YOUR ASSIGNMENT =
When a line of the entries contains the word "recommendations", report that line.

EXTRACTED MATERIAL =
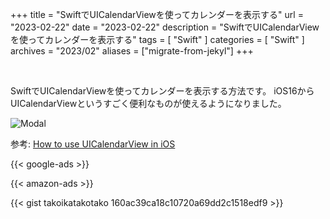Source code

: +++
title = "SwiftでUICalendarViewを使ってカレンダーを表示する"
url = "2023-02-22"
date = "2023-02-22"
description = "SwiftでUICalendarViewを使ってカレンダーを表示する"
tags = [
  "Swift"
]
categories = [
  "Swift"
]
archives = "2023/02"
aliases = ["migrate-from-jekyl"]
+++

<br>

SwiftでUICalendarViewを使ってカレンダーを表示する方法です。
iOS16からUICalendarViewというすごく便利なものが使えるようになりました。

![Modal](20230223.git)

参考: [How to use UICalendarView in iOS](https://nemecek.be/blog/161/how-to-use-uicalendarview-in-ios)


<!-- Google Ads -->
{{< google-ads >}}

<!-- Amazon Ads -->
{{< amazon-ads >}}

{{< gist takoikatakotako 160ac39ca18c10720a69dd2c1518edf9 >}}

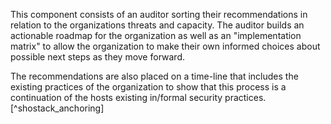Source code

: 
This component consists of an auditor sorting their recommendations in relation to the organizations threats and capacity. The auditor builds an actionable roadmap for the organization as well as an "implementation matrix" to allow the organization to make their own informed choices about possible next steps as they move forward. 

The recommendations are also placed on a time-line that includes the existing practices of the organization to show that this process is a continuation of the hosts existing in/formal security practices. [^shostack_anchoring] 

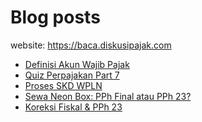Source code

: # Blog posts

website: https://baca.diskusipajak.com

<!-- BLOG-POST-LIST:START -->
- [Definisi Akun Wajib Pajak](https://baca.diskusipajak.com/quiz-perpajakan-part-7-2/)
- [Quiz Perpajakan Part 7](https://baca.diskusipajak.com/quiz-perpajakan-part-7/)
- [Proses SKD WPLN](https://baca.diskusipajak.com/proses-skd-wpln/)
- [Sewa Neon Box: PPh Final atau PPh 23?](https://baca.diskusipajak.com/sewa-neon-box-pph-final-atau-pph-23/)
- [Koreksi Fiskal &amp; PPh 23](https://baca.diskusipajak.com/koreksi-fiskal-pph-23/)
<!-- BLOG-POST-LIST:END -->

<!--
**kelaspajak/kelaspajak** is a ✨ _special_ ✨ repository because its `README.md` (this file) appears on your GitHub profile.

Here are some ideas to get you started:

- 🔭 I’m currently working on ...
- 🌱 I’m currently learning ...
- 👯 I’m looking to collaborate on ...
- 🤔 I’m looking for help with ...
- 💬 Ask me about ...
- 📫 How to reach me: ...
- 😄 Pronouns: ...
- ⚡ Fun fact: ...
-->
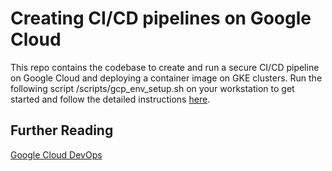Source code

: 
# Creating CI/CD pipelines on Google Cloud

This repo contains the codebase to create and run a secure CI/CD pipeline on Google Cloud and deploying a container image on GKE clusters.
Run the following script /scripts/gcp_env_setup.sh on your workstation to get started and follow the detailed instructions [here](https://cloud.google.com/blog/products/devops-sre/devsecops-and-cicd-using-google-cloud-built-in-services).

## Further Reading

[Google Cloud DevOps](https://cloud.google.com/devops)
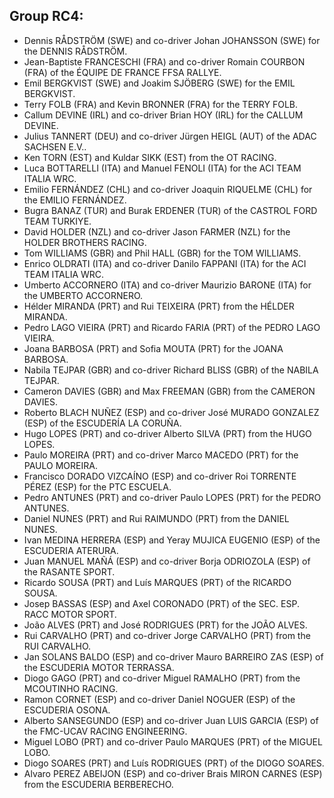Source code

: ## Group RC4:


- Dennis  RÅDSTRÖM (SWE) and co-driver Johan JOHANSSON (SWE) for the DENNIS RÅDSTRÖM.
- Jean-Baptiste  FRANCESCHI (FRA) and co-driver Romain COURBON (FRA) of the ÉQUIPE DE FRANCE FFSA RALLYE.
- Emil  BERGKVIST (SWE) and Joakim SJÖBERG (SWE) for the EMIL BERGKVIST.
- Terry FOLB (FRA) and Kevin BRONNER (FRA) for the TERRY FOLB.
- Callum DEVINE (IRL) and co-driver Brian HOY (IRL) for the CALLUM DEVINE.
- Julius TANNERT (DEU) and co-driver Jürgen HEIGL (AUT) of the ADAC SACHSEN E.V..
- Ken TORN (EST) and Kuldar SIKK (EST) from the OT RACING.
- Luca  BOTTARELLI (ITA) and Manuel  FENOLI (ITA) for the ACI TEAM ITALIA WRC.
- Emilio FERNÁNDEZ (CHL) and co-driver Joaquin RIQUELME (CHL) for the EMILIO FERNÁNDEZ.
- Bugra BANAZ (TUR) and Burak ERDENER (TUR) of the CASTROL FORD TEAM TURKIYE.
- David HOLDER (NZL) and co-driver Jason FARMER (NZL) for the HOLDER BROTHERS RACING.
- Tom WILLIAMS (GBR) and Phil HALL (GBR) for the TOM WILLIAMS.
- Enrico  OLDRATI (ITA) and co-driver Danilo  FAPPANI (ITA) for the ACI TEAM ITALIA WRC.
- Umberto ACCORNERO (ITA) and co-driver Maurizio BARONE (ITA) for the UMBERTO ACCORNERO.
- Hélder MIRANDA (PRT) and Rui TEIXEIRA (PRT) from the HÉLDER MIRANDA.
- Pedro LAGO VIEIRA (PRT) and Ricardo FARIA (PRT) of the PEDRO LAGO VIEIRA.
- Joana  BARBOSA (PRT) and Sofia MOUTA (PRT) for the JOANA BARBOSA.
- Nabila  TEJPAR (GBR) and co-driver Richard BLISS (GBR) of the NABILA TEJPAR.
- Cameron DAVIES (GBR) and Max FREEMAN (GBR) from the CAMERON DAVIES.
- Roberto BLACH NUÑEZ (ESP) and co-driver José MURADO GONZALEZ (ESP) of the ESCUDERÍA LA CORUÑA.
- Hugo LOPES (PRT) and co-driver Alberto SILVA (PRT) from the HUGO LOPES.
- Paulo MOREIRA (PRT) and co-driver Marco MACEDO (PRT) for the PAULO MOREIRA.
- Francisco DORADO VIZCAÍNO (ESP) and co-driver Roi TORRENTE PÉREZ (ESP) for the PTC ESCUELA.
- Pedro ANTUNES (PRT) and co-driver Paulo LOPES (PRT) for the PEDRO ANTUNES.
- Daniel  NUNES (PRT) and Rui RAIMUNDO (PRT) from the DANIEL NUNES.
- Ivan MEDINA HERRERA (ESP) and Yeray MUJICA EUGENIO (ESP) of the ESCUDERIA ATERURA.
- Juan MANUEL MAÑÁ (ESP) and co-driver Borja ODRIOZOLA (ESP) of the RASANTE SPORT.
- Ricardo SOUSA (PRT) and Luís MARQUES (PRT) of the RICARDO SOUSA.
- Josep  BASSAS (ESP) and Axel CORONADO (PRT) of the SEC. ESP. RACC MOTOR SPORT.
- João ALVES (PRT) and José RODRIGUES (PRT) for the JOÃO ALVES.
- Rui CARVALHO (PRT) and co-driver Jorge CARVALHO (PRT) from the RUI CARVALHO.
- Jan SOLANS BALDO (ESP) and co-driver Mauro BARREIRO ZAS (ESP) of the ESCUDERIA MOTOR TERRASSA.
- Diogo GAGO (PRT) and co-driver Miguel RAMALHO (PRT) from the MCOUTINHO RACING.
- Ramon CORNET (ESP) and co-driver Daniel NOGUER (ESP) of the ESCUDERIA OSONA.
- Alberto SANSEGUNDO (ESP) and co-driver Juan LUIS GARCIA (ESP) of the FMC-UCAV RACING ENGINEERING.
- Miguel LOBO (PRT) and co-driver Paulo MARQUES (PRT) of the MIGUEL LOBO.
- Diogo  SOARES (PRT) and Luís  RODRIGUES (PRT) of the DIOGO SOARES.
- Alvaro  PEREZ ABEIJON (ESP) and co-driver Brais MIRON CARNES (ESP) from the ESCUDERIA BERBERECHO.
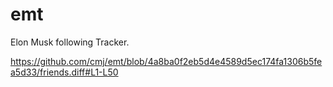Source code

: # emt
Elon Musk following Tracker.

https://github.com/cmj/emt/blob/4a8ba0f2eb5d4e4589d5ec174fa1306b5fea5d33/friends.diff#L1-L50
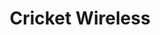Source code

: ---
title: "Cricket Wireless"
url: /san-antonio/cricket-wireless-south-new-braunfels-avenue/
shop: mobile phone
---
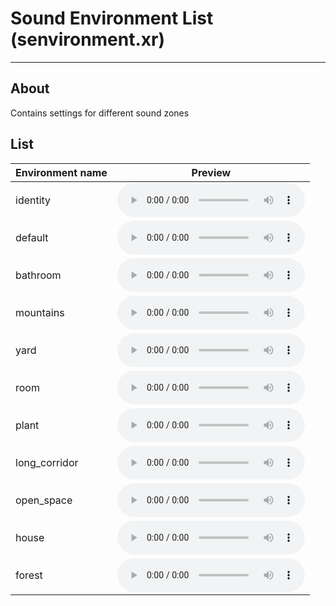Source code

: # Sound Environment List (senvironment.xr)

___

## About

Contains settings for different sound zones

## List

| Environment name | Preview |
|---|---|
| identity | <audio controls src="sounds/default.mp3"></audio> |
| default | <audio controls src="sounds/default.mp3"></audio> |
| bathroom | <audio controls src="sounds/bathroom.mp3"></audio> |
| mountains | <audio controls src="sounds/mountains.mp3"></audio> |
| yard | <audio controls src="sounds/yard.mp3"></audio> |
| room | <audio controls src="sounds/room.mp3"></audio> |
| plant | <audio controls src="sounds/plant.mp3"></audio> |
| long_corridor | <audio controls src="sounds/long_corridor.mp3"></audio> |
| open_space | <audio controls src="sounds/open_space.mp3"></audio> |
| house | <audio controls src="sounds/house.mp3"></audio> |
| forest | <audio controls src="sounds/forest.mp3"></audio> |
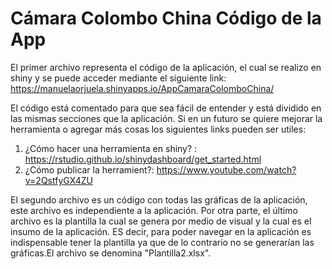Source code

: # Cámara Colombo China Código de la App

El primer archivo representa el código de la aplicación, el cual se realizo en shiny y se puede acceder mediante el siguiente link:
https://manuelaorjuela.shinyapps.io/AppCamaraColomboChina/

El código está comentado para que sea fácil de entender y está dividido en las mismas secciones que la aplicación. Si en un futuro se quiere mejorar la herramienta o agregar más cosas los siguientes links pueden ser utiles:

1. ¿Cómo hacer una herramienta en shiny? : https://rstudio.github.io/shinydashboard/get_started.html
2. ¿Cómo publicar la herramient?: https://www.youtube.com/watch?v=2QstfyGX4ZU

El segundo archivo es un código con todas las gráficas de la aplicación, este archivo es independiente a la aplicación. Por otra parte, el último archivo es la plantilla la cual se genera por medio de visual y la cual es el insumo de la aplicación. ES decir, para poder navegar en la aplicación es indispensable tener la plantilla ya que de lo contrario no se generarían las gráficas.El archivo se denomina "Plantilla2.xlsx".
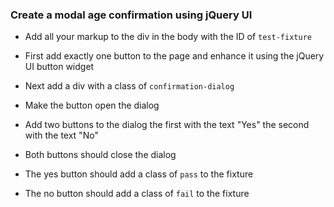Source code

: ### Create a modal age confirmation using jQuery UI

* Add all your markup to the div in the body with the ID of `test-fixture`

* First add exactly one button to the page and enhance it using the jQuery UI button widget

* Next add a div with a class of `confirmation-dialog`

* Make the button open the dialog

* Add two buttons to the dialog the first with the text "Yes" the second with the text "No"

* Both buttons should close the dialog

* The yes button should add a class of `pass` to the fixture

* The no button should add a class of `fail` to the fixture
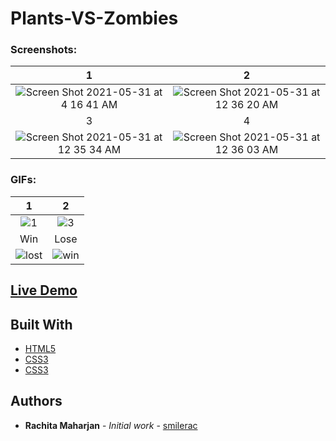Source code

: # Plants-VS-Zombies


### Screenshots:

| 1 | 2 |
 :-------------------------:  |  :-------------------------:
![Screen Shot 2021-05-31 at 4 16 41 AM](https://user-images.githubusercontent.com/28466502/120122199-1d59a900-c1c7-11eb-9190-3fce0897d4d8.png) | ![Screen Shot 2021-05-31 at 12 36 20 AM](https://user-images.githubusercontent.com/28466502/120122165-e84d5680-c1c6-11eb-83f9-6fe713fef05a.png)
| 3 | 4 |
![Screen Shot 2021-05-31 at 12 35 34 AM](https://user-images.githubusercontent.com/28466502/120122169-ebe0dd80-c1c6-11eb-9600-9a34be318e57.png) | ![Screen Shot 2021-05-31 at 12 36 03 AM](https://user-images.githubusercontent.com/28466502/120122170-edaaa100-c1c6-11eb-9af6-3b12e37d43a1.png)


### GIFs:

| 1 | 2 |
 :-------------------------:| :-------------------------: 
 ![1](https://user-images.githubusercontent.com/28466502/120121917-bc7da100-c1c5-11eb-9e21-baeba3b53306.gif) | ![3](https://user-images.githubusercontent.com/28466502/120121919-bdaece00-c1c5-11eb-8b78-16411f5e77cc.gif) 
| Win | Lose |
![lost](https://user-images.githubusercontent.com/28466502/120121912-b7205680-c1c5-11eb-9485-cd50347f05c2.gif) | ![win](https://user-images.githubusercontent.com/28466502/120121916-bab3dd80-c1c5-11eb-8ad2-38529edab125.gif)






## [Live Demo](https://smilerac.github.io/Plants-VS-Zombies)

## Built With

* [HTML5](https://devdocs.io/html/)
* [CSS3](https://devdocs.io/css/)
* [CSS3](https://devdocs.io/javascript/)



## Authors

* **Rachita Maharjan** - *Initial work* - [smilerac](https://github.com/smilerac)






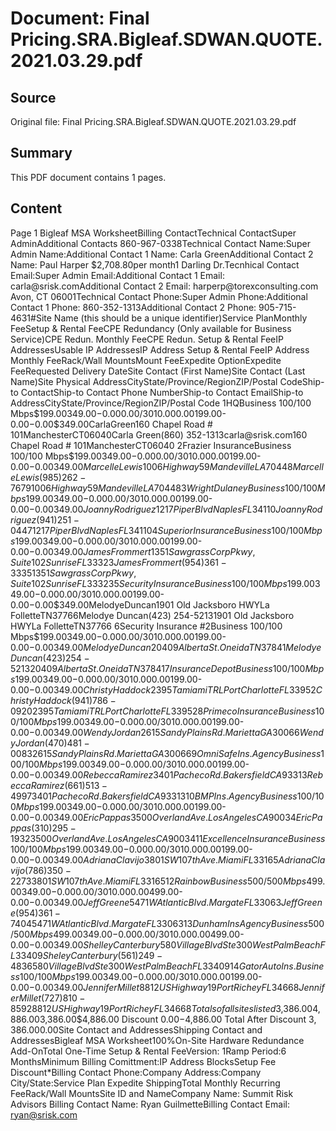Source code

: # Document: Final Pricing.SRA.Bigleaf.SDWAN.QUOTE.2021.03.29.pdf

## Source
Original file: Final Pricing.SRA.Bigleaf.SDWAN.QUOTE.2021.03.29.pdf

## Summary
This PDF document contains 1 pages.

## Content
Page 1 Bigleaf MSA WorksheetBilling ContactTechnical ContactSuper AdminAdditional Contacts 860-967-0338Technical Contact Name:Super Admin Name:Additional Contact 1 Name: Carla GreenAdditional Contact 2 Name: Paul Harper $2,708.80per month1 Darling Dr.Tecnhical Contact Email:Super Admin Email:Additional Contact 1 Email: carla@srisk.comAdditional Contact 2 Email: harperp@torexconsulting.com Avon, CT 06001Technical Contact Phone:Super Admin Phone:Additional Contact 1 Phone: 860-352-1313Additional Contact 2 Phone: 905-715-4631#Site Name                                                (this should be a unique identifier)Service PlanMonthly FeeSetup & Rental FeeCPE Redundancy                     (Only available for Business Service)CPE Redun. Monthly FeeCPE Redun. Setup & Rental FeeIP AddressesUsable IP AddressesIP Address Setup & Rental FeeIP Address Monthly FeeRack/Wall MountsMount FeeExpedite OptionExpedite FeeRequested Delivery DateSite Contact (First Name)Site Contact (Last Name)Site Physical AddressCityState/Province/RegionZIP/Postal CodeShip-to ContactShip-to Contact Phone NumberShip-to Contact EmailShip-to AddressCityState/Province/RegionZIP/Postal Code 1HQBusiness 100/100 Mbps$199.00$349.00-$0.00$0.00/301$0.00$0.00$199.00-$0.00-$0.00$349.00CarlaGreen160 Chapel Road # 101ManchesterCT06040Carla Green(860) 352-1313carla@srisk.com160 Chapel Road # 101ManchesterCT06040 2Frazier InsuranceBusiness 100/100 Mbps$199.00$349.00-$0.00$0.00/301$0.00$0.00$199.00-$0.00-$0.00$349.00MarcelleLewis1006 Highway 59MandevilleLA70448Marcelle Lewis(985) 262-76791006 Highway 59MandevilleLA70448 3Wright DulaneyBusiness 100/100 Mbps$199.00$349.00-$0.00$0.00/301$0.00$0.00$199.00-$0.00-$0.00$349.00JoannyRodriguez1217 Piper BlvdNaplesFL34110Joanny Rodriguez(941) 251-04471217 Piper BlvdNaplesFL34110 4Superior InsuranceBusiness 100/100 Mbps$199.00$349.00-$0.00$0.00/301$0.00$0.00$199.00-$0.00-$0.00$349.00JamesFrommert1351 Sawgrass Corp Pkwy, Suite 102SunriseFL33323James Frommert(954) 361-33351351 Sawgrass Corp Pkwy, Suite 102SunriseFL33323 5Security InsuranceBusiness 100/100 Mbps$199.00$349.00-$0.00$0.00/301$0.00$0.00$199.00-$0.00-$0.00$349.00MelodyeDuncan1901 Old Jacksboro HWYLa FolletteTN37766Melodye Duncan(423) 254-52131901 Old Jacksboro HWYLa FolletteTN37766 6Security Insurance #2Business 100/100 Mbps$199.00$349.00-$0.00$0.00/301$0.00$0.00$199.00-$0.00-$0.00$349.00MelodyeDuncan20409 Alberta St.OneidaTN37841Melodye Duncan(423) 254-521320409 Alberta St.OneidaTN37841 7Insurance DepotBusiness 100/100 Mbps$199.00$349.00-$0.00$0.00/301$0.00$0.00$199.00-$0.00-$0.00$349.00Christy Haddock2395 Tamiami TRLPort CharlotteFL33952Christy Haddock(941) 786-09202395 Tamiami TRLPort CharlotteFL33952 8Primeco InsuranceBusiness 100/100 Mbps$199.00$349.00-$0.00$0.00/301$0.00$0.00$199.00-$0.00-$0.00$349.00WendyJordan2615 Sandy Plains Rd.MariettaGA30066Wendy Jordan(470) 481-00832615 Sandy Plains Rd.MariettaGA30066 9Omni Safe Ins. AgencyBusiness 100/100 Mbps$199.00$349.00-$0.00$0.00/301$0.00$0.00$199.00-$0.00-$0.00$349.00RebeccaRamirez3401 Pacheco Rd.BakersfieldCA93313Rebecca Ramirez(661) 513-49973401 Pacheco Rd.BakersfieldCA93313 10BMP Ins. AgencyBusiness 100/100 Mbps$199.00$349.00-$0.00$0.00/301$0.00$0.00$199.00-$0.00-$0.00$349.00EricPappas3500 Overland Ave.Los AngelesCA90034Eric Pappas(310) 295-19323500 Overland Ave.Los AngelesCA90034 11Excellence InsuranceBusiness 100/100 Mbps$199.00$349.00-$0.00$0.00/301$0.00$0.00$199.00-$0.00-$0.00$349.00Adriana Clavijo3801 SW 107th Ave.MiamiFL33165Adriana Clavijo(786) 350-22733801 SW 107th Ave.MiamiFL33165 12RainbowBusiness 500/500 Mbps$499.00$349.00-$0.00$0.00/301$0.00$0.00$499.00-$0.00-$0.00$349.00JeffGreene5471 W Atlantic Blvd.MargateFL33063Jeff Greene(954) 361-74045471 W Atlantic Blvd.MargateFL33063 13Dunham Ins AgencyBusiness 500/500 Mbps$499.00$349.00-$0.00$0.00/301$0.00$0.00$499.00-$0.00-$0.00$349.00Shelley Canterbury580 Village Blvd Ste 300West Palm BeachFL33409Sheley Canterbury(561) 249-4836580 Village Blvd Ste 300West Palm BeachFL33409 14Gator Auto Ins.Business 100/100 Mbps$199.00$349.00-$0.00$0.00/301$0.00$0.00$199.00-$0.00-$0.00$349.00JenniferMillet8812 US Highway 19Port RicheyFL34668Jennifer Millet(727) 810-85928812 US Highway 19Port RicheyFL34668 Totals of all sites listed$3,386.00$4,886.00$3,386.00$4,886.00 Discount $0.00-$4,886.00 Total After Discount $3,386.00$0.00Site Contact and AddressesShipping Contact and AddressesBigleaf MSA Worksheet100%On-Site Hardware Redundance Add-OnTotal One-Time Setup & Rental FeeVersion:    1Ramp Period:6 MonthsMinimum Billing Comittment:IP Address BlocksSetup Fee Discount*Billing Contact Phone:Company Address:Company City/State:Service Plan Expedite ShippingTotal Monthly Recurring FeeRack/Wall MountsSite ID and NameCompany Name: Summit Risk Advisors Billing Contact Name: Ryan GuilmetteBilling Contact Email: ryan@srisk.com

ANSWER TO THIS EXERCISE =
This component consists of an auditor sorting their recommendations in relation to the organizations threats and capacity. The auditor builds an actionable roadmap for the organization as well as an "implementation matrix" to allow the organization to make their own informed choices about possible next steps as they move forward. 
The recommendations are also placed on a time-line that includes the existing practices of the organization to show that this process is a continuation of the hosts existing in/formal security practices. [^shostack_anchoring] 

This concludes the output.